Por Guilherme Boneto

Faz frio. Me deito, ligo a TV e acesso a Netflix para escolher um filme e passar diante dele o resto da minha noite de quinta-feira. À minha frente, a imensidão do catálogo se resume à chamada onipresente de Okja, uma produção que já me despertara a curiosidade havia alguns dias.

Não posso assistir filmes sobre sofrimento animal em hipótese alguma, não importa qual seja o bicho nem se, como é o caso de Okja, este seja criado por magníficos efeitos de computação gráfica. Devo dizer que ponderei essa lembrança antes de dar o play. Com o claro sentimento de que iria me arrepender de forma terrivelmente amarga, comecei a assistir à aclamada produção da Netflix.

Okja é uma porca gigante criada por uma empresa norte-americana e enviada, ainda filhote, às montanhas da Coreia do Sul para ser criada numa fazenda. Ela se torna o bicho de estimação de Mikha, a jovem neta do fazendeiro, retratando o velho clichê de criança e animal que permeia tantas produções cinematográficas. Após dez anos de amizade entre as duas, contudo, representantes da empresa vão à fazenda buscar Okja para levá-la de volta a Nova York, onde ela será exposta e, posteriormente, abatida para a produção de carne. O filme, cujo enredo pode ser classificado como previsível, se resume à tentativa heroica da jovem de salvar a sua porca de estimação.

Não quero me aventurar a fazer uma crítica de cinema – não me vejo como alguém gabaritado nesse sentido, e esta não é a minha intenção aqui. Contudo, o filme me deixou, em falta de melhor palavra, perturbado – e lembre-se que, no segundo parágrafo deste texto, eu disse que sabia que iria me arrepender de assisti-lo. Há cenas na produção extremamente indigestas àqueles que, como eu, são apaixonados pelos animais. Até hoje, não reuni a necessária coragem para assistir a produções aclamadas do cinema lançadas há vários anos, como Marley & Eu e Sempre ao seu Lado, porque conheço bem os efeitos que filmes como esses causariam em mim.

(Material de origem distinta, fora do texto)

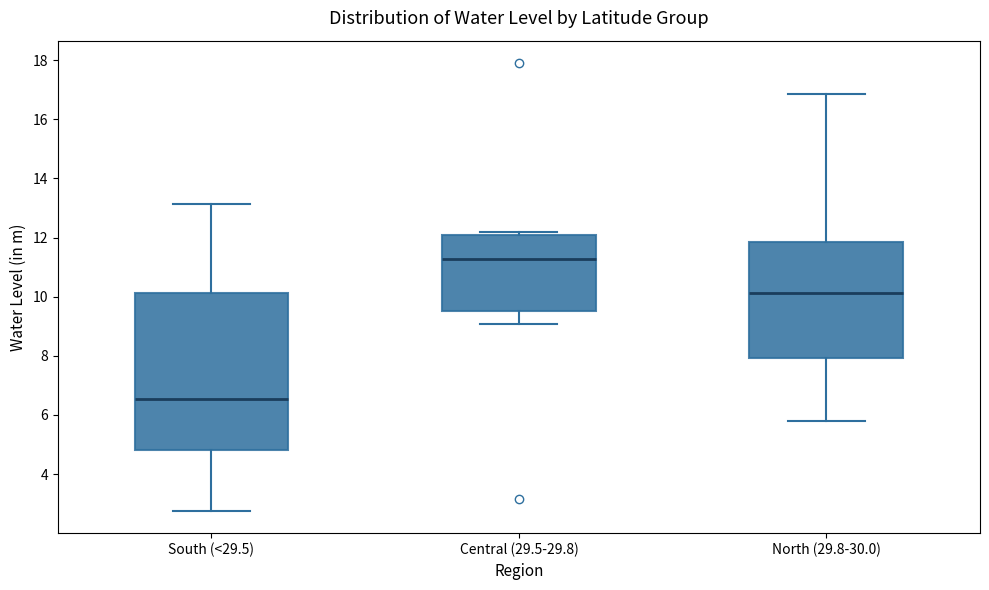

Which box's median line is the lowest?

South (<29.5)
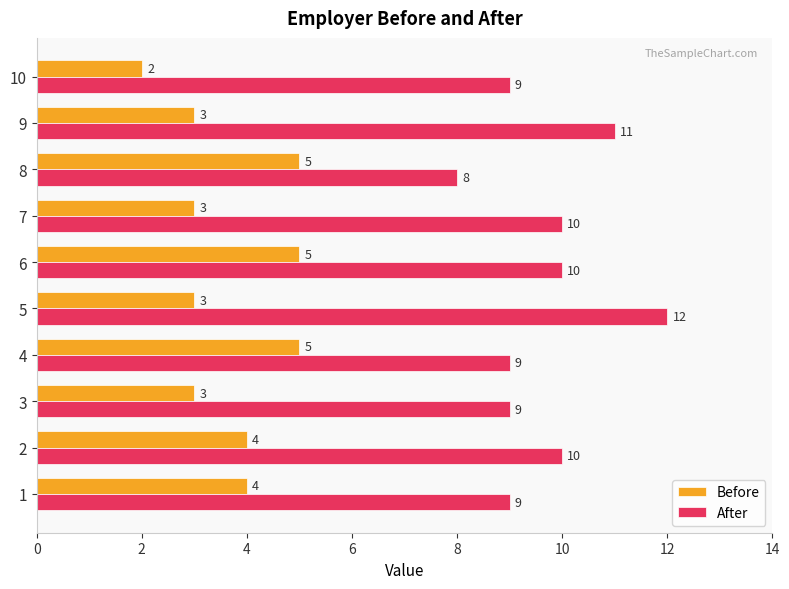

Which series has the largest range (max minus min)?

After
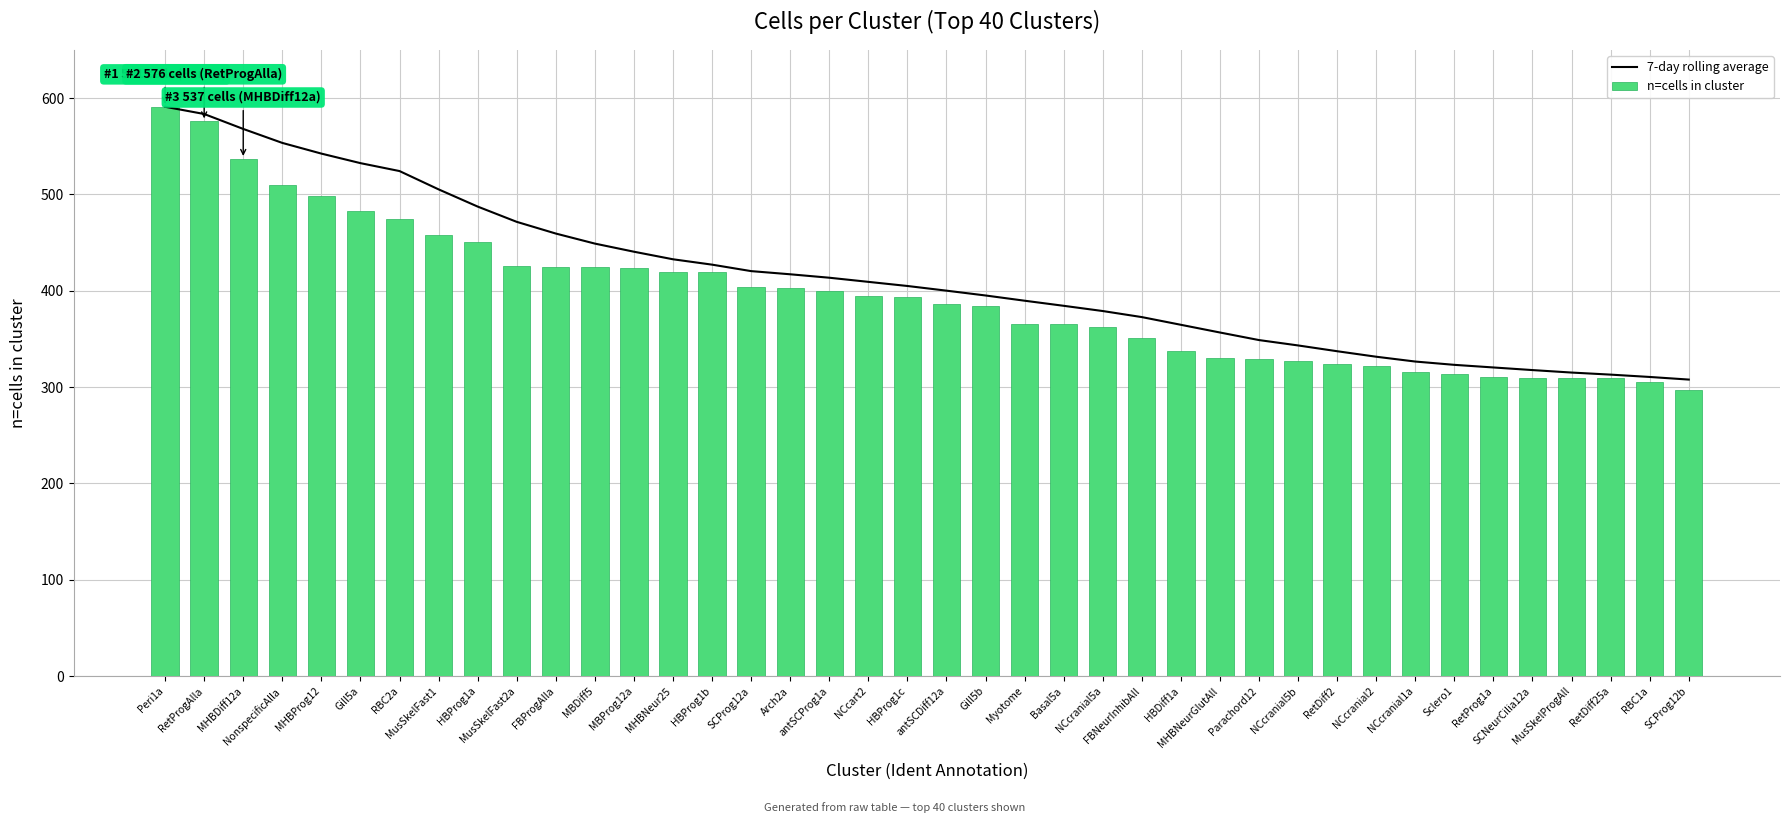

What is the label of the 35th bar from the right?

Gill5a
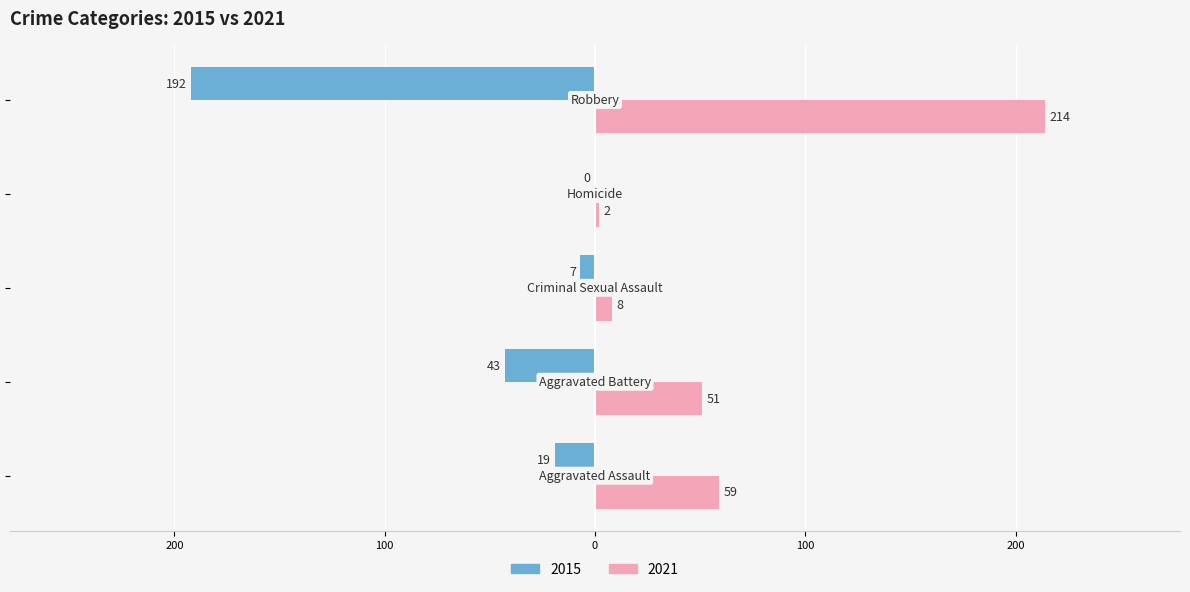

Which series has the largest total across all categories?

2021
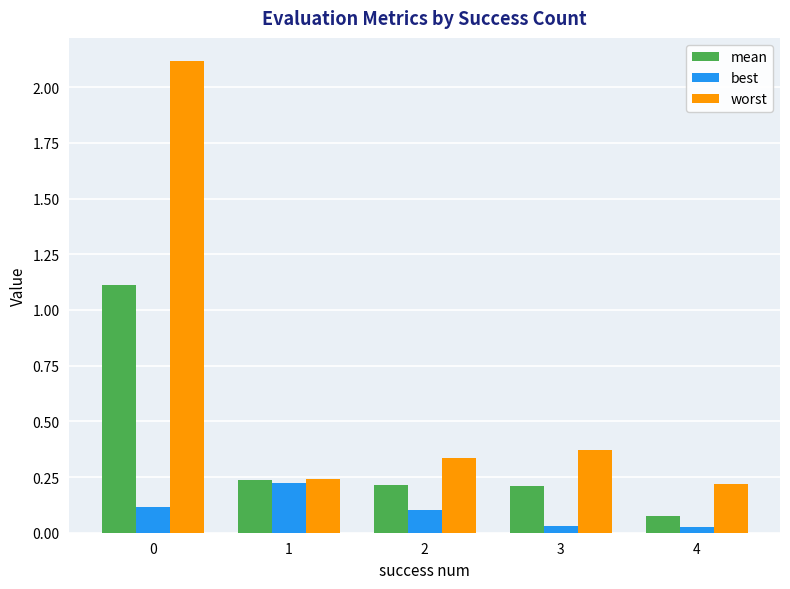

What are all the series names shown in the legend?

mean, best, worst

Okja, por sua vez, é um animal adorável, meigo e fiel, e ao longo do filme, há muito foco na inocência de seus olhos. A despeito de seu tamanho, ela é absolutamente indefesa aos maus-tratos aos quais é submetida, tanto quanto a garota que tenta de todas as maneiras levá-la de volta para casa. A minha perturbação vem de um fato: essa tortura acontece o tempo todo, todos os dias, no mundo inteiro. Está acontecendo agora. E nós não queremos pensar nisso. Ainda que pensemos e venhamos a agir, não dispomos de uma legislação efetiva para proteger os animais e dar-lhes a dignidade que, tanto quanto nós, eles merecem.

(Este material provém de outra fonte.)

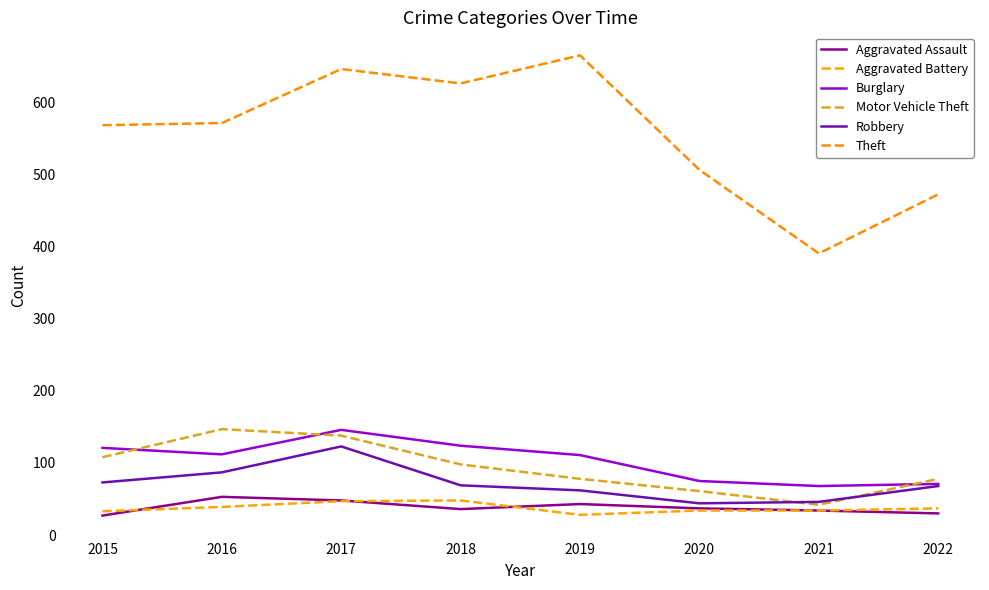

Does the chart display data point markers on the line(s)?

No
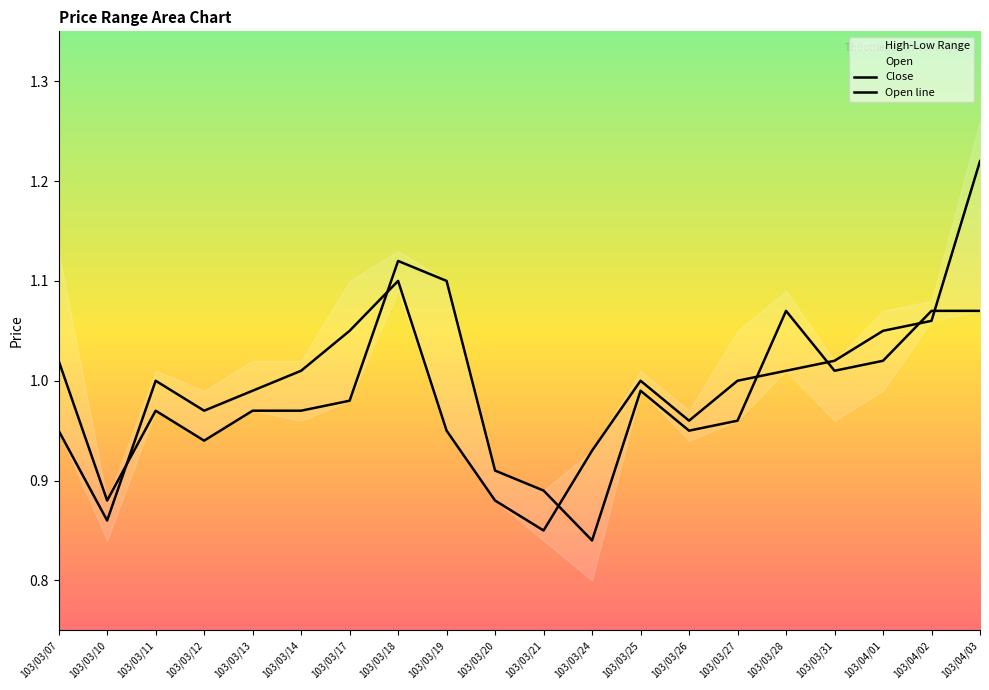

Which series has the largest range (max minus min)?

Close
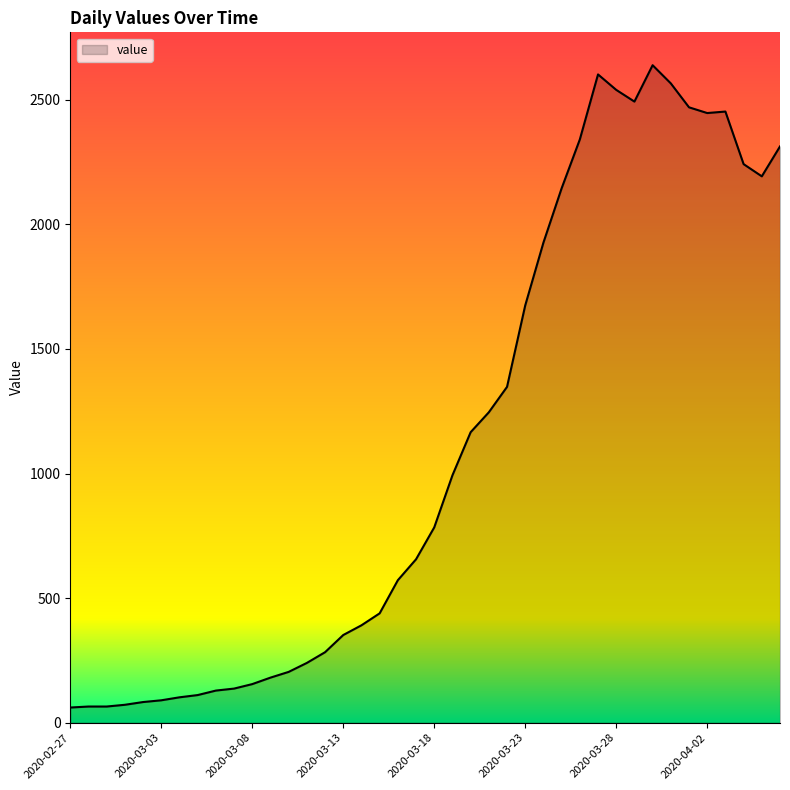

What is the average value?

1124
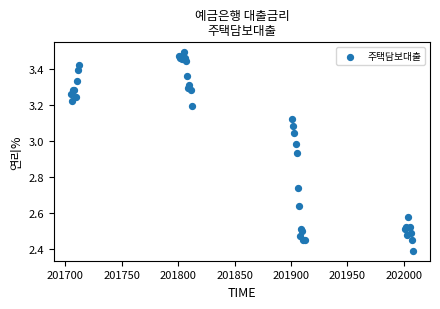

What Y value in the scatter plot is closest to 2?

2.4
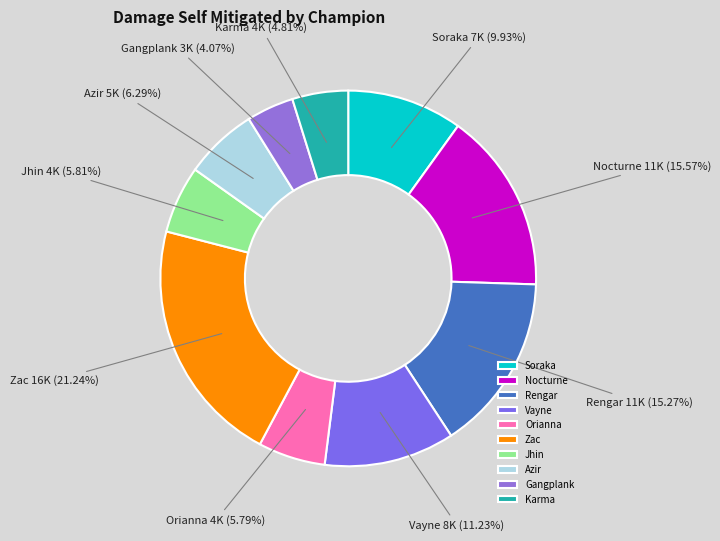

Approximately how many times larger is the value at Zac compared to Azir?

3.4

É preciso também refletir sobre o mercado da carne e a forma como os animais de abate são tratados ao longo da vida. O abate será sempre cruel, é verdade, porque se trata de morte. No entanto, os bichos são submetidos a uma vida infeliz, confinados em espaços minúsculos, torturados e maltratados. Unida à sede de lucros financeiros a qualquer custo, a crueldade humana não encontra limites.

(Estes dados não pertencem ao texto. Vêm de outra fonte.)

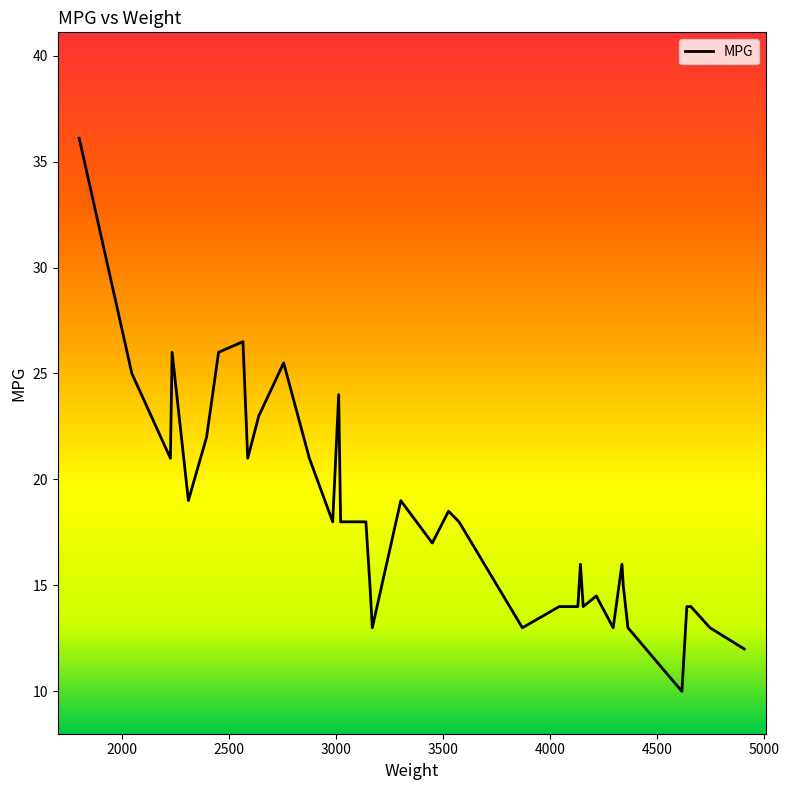

What is the difference between the maximum and minimum values?

26.1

Existe hoje um movimento forte a conclamar as pessoas a uma dieta vegetariana ou vegana. Desconheço as vantagens e desvantagens nutricionais de parar de consumir produtos de origem animal, no entanto, respeito e reverencio as pessoas que abdicam da carne em suas refeições. Não é fácil, em especial porque existe muito preconceito contra quem o faz. Sou incapaz de compreender a chacota contra pessoas cujo sentimento de abnegação é suficiente para abrir mão de certas formas de comida e de todos os ritos sociais que vêm com elas. A meu ver, isso é absolutamente admirável.

Okja nos faz refletir sobre tudo isso – e é capaz de tocar o coração de forma mais profunda do que seria desejável. Pode ser um filme perturbador, mas eu garanto: vale a pena. Ao assistir, dedique-se às reflexões propostas pela produção. Lágrimas à parte, é uma história de amor, amizade, coragem e companheirismo, que merece ser vista por todos os que amamos e respeitamos os bichos em suas maravilhosas particularidades. Todos os animais merecem, afinal, respeito e dignidade absolutos, e uma vida feliz e plena. É nossa obrigação moral assegurar-lhes isso, uma vez que suas mazelas, visíveis aos que se atentam, são nossa culpa.